A plan that does not have enough money to pay all benefits owed participants and beneficiaries may be terminated only if the employer and the members of the employer's "controlled group" of affiliated companies each meets one of the distress termination tests. To do so, however, the employer must prove that the controlled group is financially unable to support the plan. PBGC takes over the plan as trustee and uses its own assets and any remaining assets in the plan to make sure that current and future retirees of the plan receive their pension benefits, within the legal limits. PBGC also tries to collect plan underfunding from employers and shares a portion of its recoveries with participants and beneficiaries.
A company in financial distress may seek to terminate a pension plan if:
- the plan administrator has issued a notice of intent to terminate to affected parties, including PBGC, at least 60 days, and no more than 90 days, in advance of the proposed termination date;
- the plan administrator has issued a subsequent termination notice to PBGC, which includes data concerning the number of participants and the plan's assets and liabilities; and
- PBGC has determined that the plan sponsor and each of its corporate affiliates have satisfied at least one of the following financial distress tests - though not necessarily the same test:
- a petition has been filed seeking liquidation in bankruptcy;
- a petition has been filed seeking reorganization in bankruptcy, and the bankruptcy court (or an appropriate state court) has determined that the company will not be able to reorganize with the plan intact and approves the plan termination;
- it has been demonstrated that the sponsor or affiliate cannot continue in business unless the plan is terminated; or
- it has been demonstrated that the costs of providing pension coverage have become unreasonably burdensome solely as a result of a decline in the number of employees covered by the plan.
If a plan does not qualify for a distress termination, PBGC will notify the plan sponsor that the conditions for distress termination have not been met and the plan will remain ongoing under close monitoring by PBGC.
Below is an overview of the steps involved in filing a distress termination.

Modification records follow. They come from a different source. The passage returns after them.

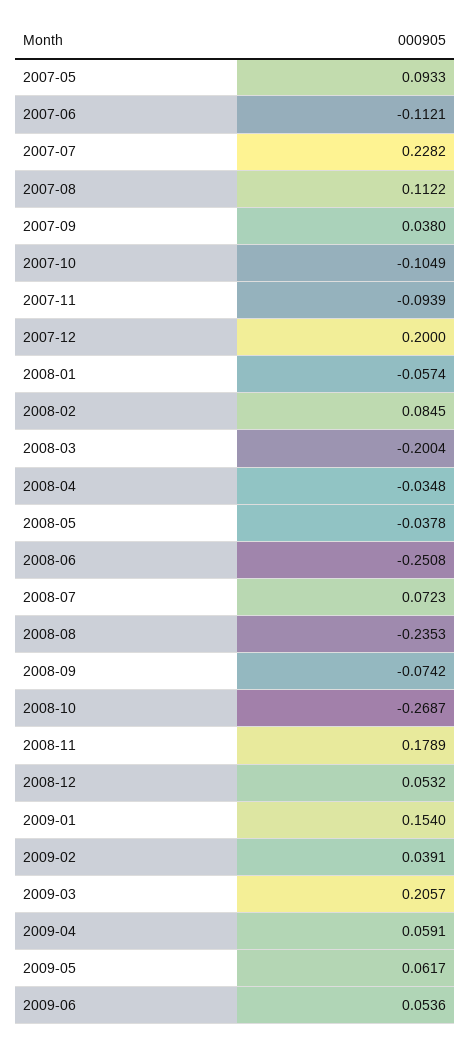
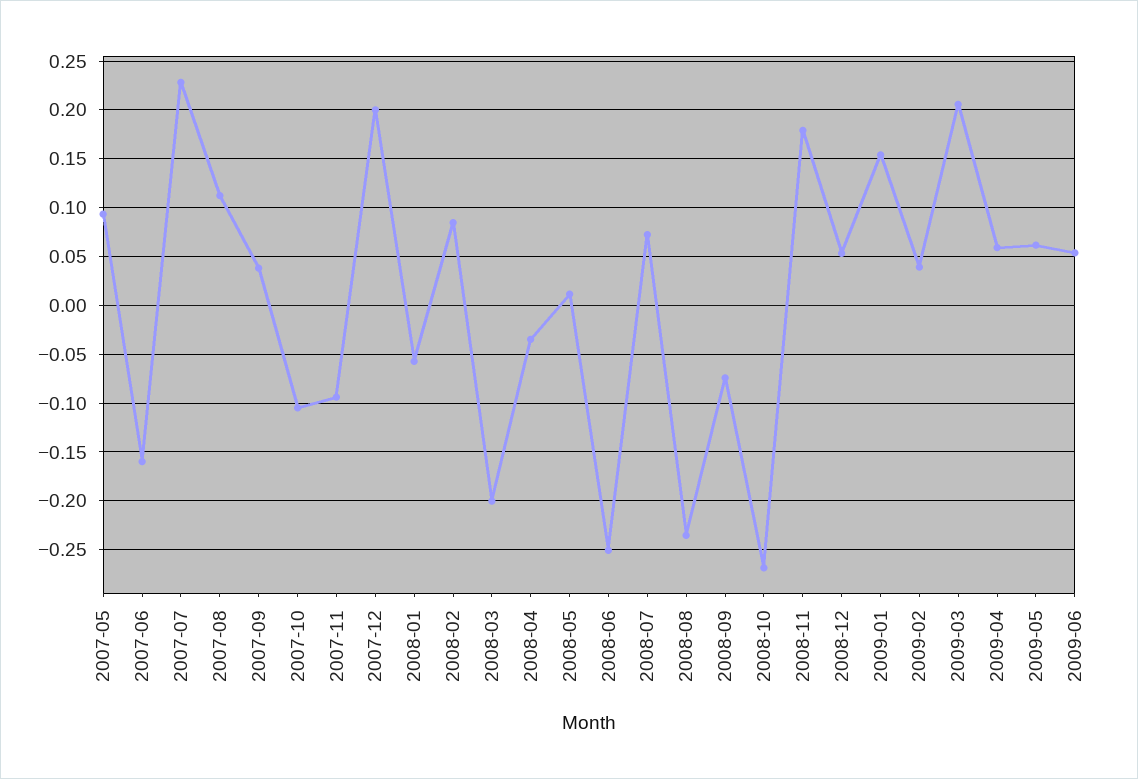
  {
    "2007-05": 0.0933,
-   "2007-06": -0.1121,
+   "2007-06": -0.16,
    "2007-07": 0.2282,
    "2007-08": 0.1122,
    "2007-09": 0.038,
    "2007-10": -0.1049,
    "2007-11": -0.0939,
    "2007-12": 0.2,
    "2008-01": -0.0574,
    "2008-02": 0.0845,
    "2008-03": -0.2004,
    "2008-04": -0.0348,
-   "2008-05": -0.0378,
+   "2008-05": 0.01,
    "2008-06": -0.2508,
    "2008-07": 0.0723,
    "2008-08": -0.2353,
    "2008-09": -0.0742,
    "2008-10": -0.2687,
    "2008-11": 0.1789,
    "2008-12": 0.0532,
    "2009-01": 0.154,
    "2009-02": 0.0391,
    "2009-03": 0.2057,
    "2009-04": 0.0591,
    "2009-05": 0.0617,
    "2009-06": 0.0536
  }

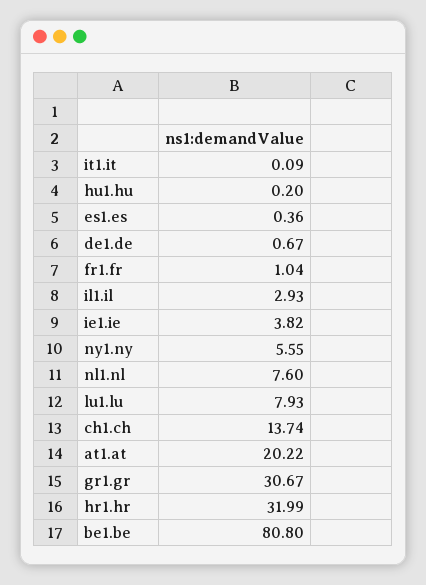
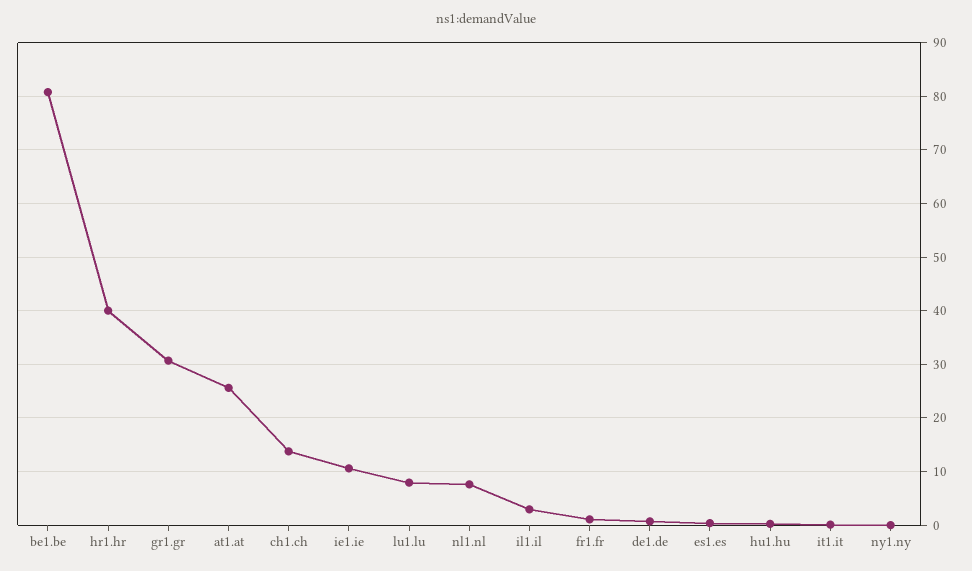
  {
    "it1.it": 0.09,
    "hu1.hu": 0.2,
    "es1.es": 0.36,
    "de1.de": 0.67,
    "fr1.fr": 1.04,
    "il1.il": 2.93,
-   "ie1.ie": 3.82,
+   "ie1.ie": 10,
-   "ny1.ny": 5.55,
+   "ny1.ny": 0,
    "nl1.nl": 7.6,
    "lu1.lu": 7.93,
    "ch1.ch": 13.74,
-   "at1.at": 20.22,
+   "at1.at": 26,
    "gr1.gr": 30.67,
-   "hr1.hr": 31.99,
+   "hr1.hr": 40,
    "be1.be": 80.8
  }

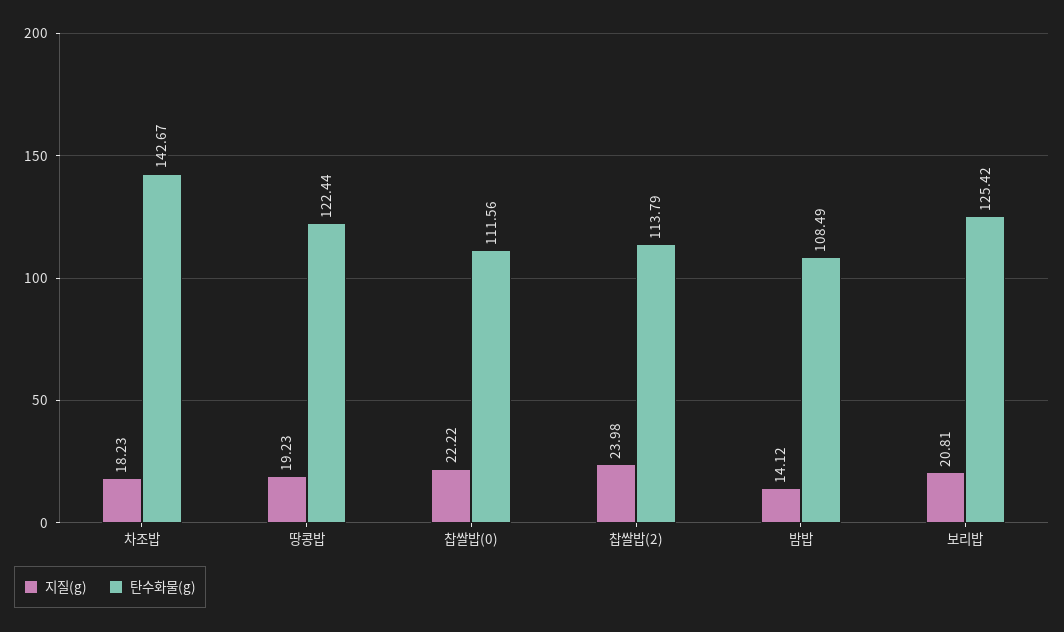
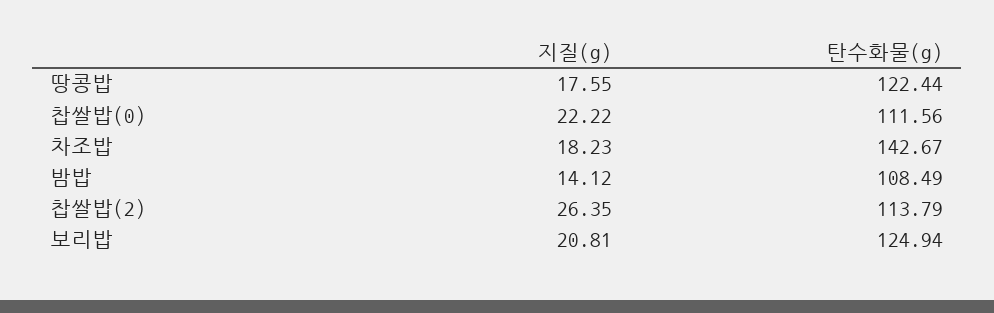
  {
    "지질(g)": {
      "차조밥": 18.23,
-     "땅콩밥": 19.23,
+     "땅콩밥": 17.55,
      "찹쌀밥(0)": 22.22,
-     "찹쌀밥(2)": 23.98,
+     "찹쌀밥(2)": 26.35,
      "밤밥": 14.12,
      "보리밥": 20.81
    },
    "탄수화물(g)": {
      "차조밥": 142.67,
      "땅콩밥": 122.44,
      "찹쌀밥(0)": 111.56,
      "찹쌀밥(2)": 113.79,
      "밤밥": 108.49,
-     "보리밥": 125.42
+     "보리밥": 124.94
    }
  }

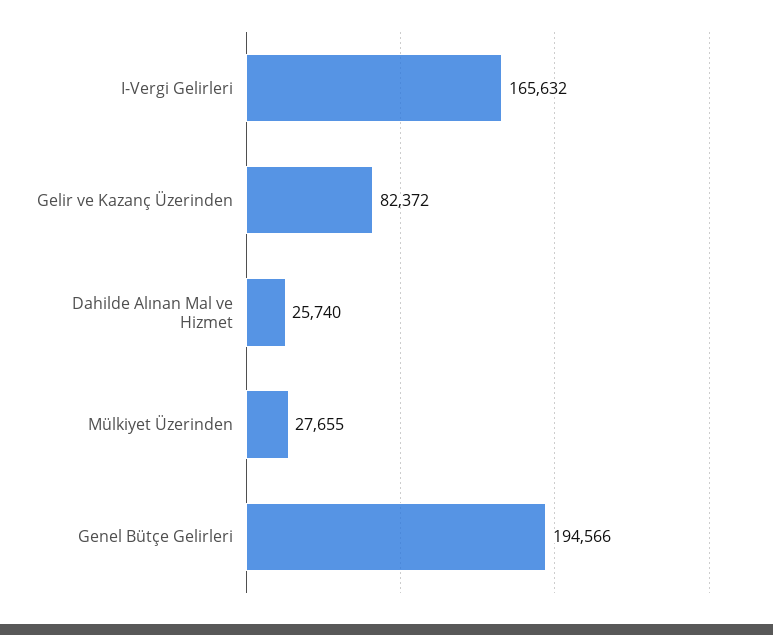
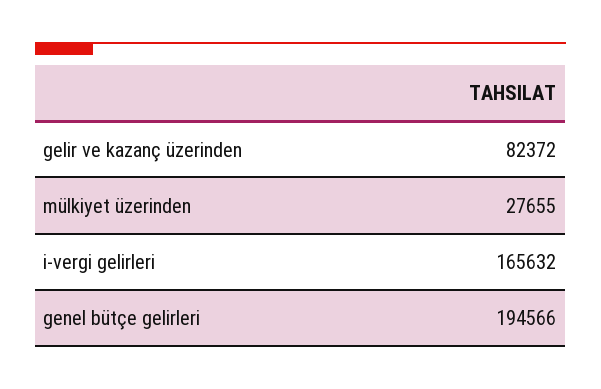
  {
    "I-Vergi Gelirleri": 165632,
    "Gelir ve Kazanç Üzerinden": 82372,
-   "Dahilde Alınan Mal ve Hizmet": 25740,
    "Mülkiyet Üzerinden": 27655,
    "Genel Bütçe Gelirleri": 194566
  }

For detailed information, see, Distress Termination Filing Instructions. The forms can be found on PBGC's Forms for Practitioners page.
The distress termination forms require the submission of distress test information as part of the Form 600 filing, rather than as part of the Form 601 filing as was the case with the prior version of the forms. This change will help PBGC determine whether distress criteria have been met at an earlier date. If you initiated a termination using a prior version of the forms, please contact PBGC (numbers given below at "Contact info for distress terminations").
Steps for filing a distress termination:
- Select a proposed termination date.
- Identify which of the four distress tests can be satisfied by each contributing sponsor and controlled group member. Each controlled group member can satisfy a different test.
- Issue a notice called "Notice of Intent to Terminate (NOIT)" to all "affected parties" at least 60 days but not more than 90 days before the proposed termination date. Affected parties include participants, beneficiaries of deceased participants, alternate payees under qualified domestic relations orders, employee organizations representing participants, and the PBGC. The form for issuing a NOIT (Form 600) is provided in the downloadable forms package.
- Beginning on the proposed termination date, reduce the benefits of those participants currently being paid to the estimated benefit amounts which will be payable by PBGC upon termination under ERISA in accordance with 29 CFR Part 4022, Subpart D.
- File a Distress Termination Notice (PBGC Form 601, including the Schedule EA-D) with the PBGC on or before the 120th day after the proposed termination.
- File participant and benefit information with the PBGC by the later of (1) 120 days after the proposed termination date or (2) 30 days after receipt of the PBGC's determination that the requirements for a distress termination have been satisfied.
- If the plan has sufficient assets to provide at least all guaranteed benefits: The plan must then meet certain requirements for notifying participants, distributing benefits (including benefits of Missing Participants) and filing a Post-Distribution Certification (PBGC Form 602) with the PBGC. See the forms package for more details.
- If a plan terminates in a distress termination without sufficient assets to pay all benefit liabilities, the contributing sponsor(s) and each controlled group member are jointly and severally liable to the PBGC under ERISA section 4062(b) for the total amount of the unfunded benefit liabilities determined in accordance with 29 CFR 4022 Subpart D.
Summaries of how PBGC staff has responded to questions about various issues, including bankruptcy and distress terminations are available on PBGC’s Staff Responses to Practitioner Questions webpage. The responses reflect the views of individual staff members and do not represent the official position of PBGC.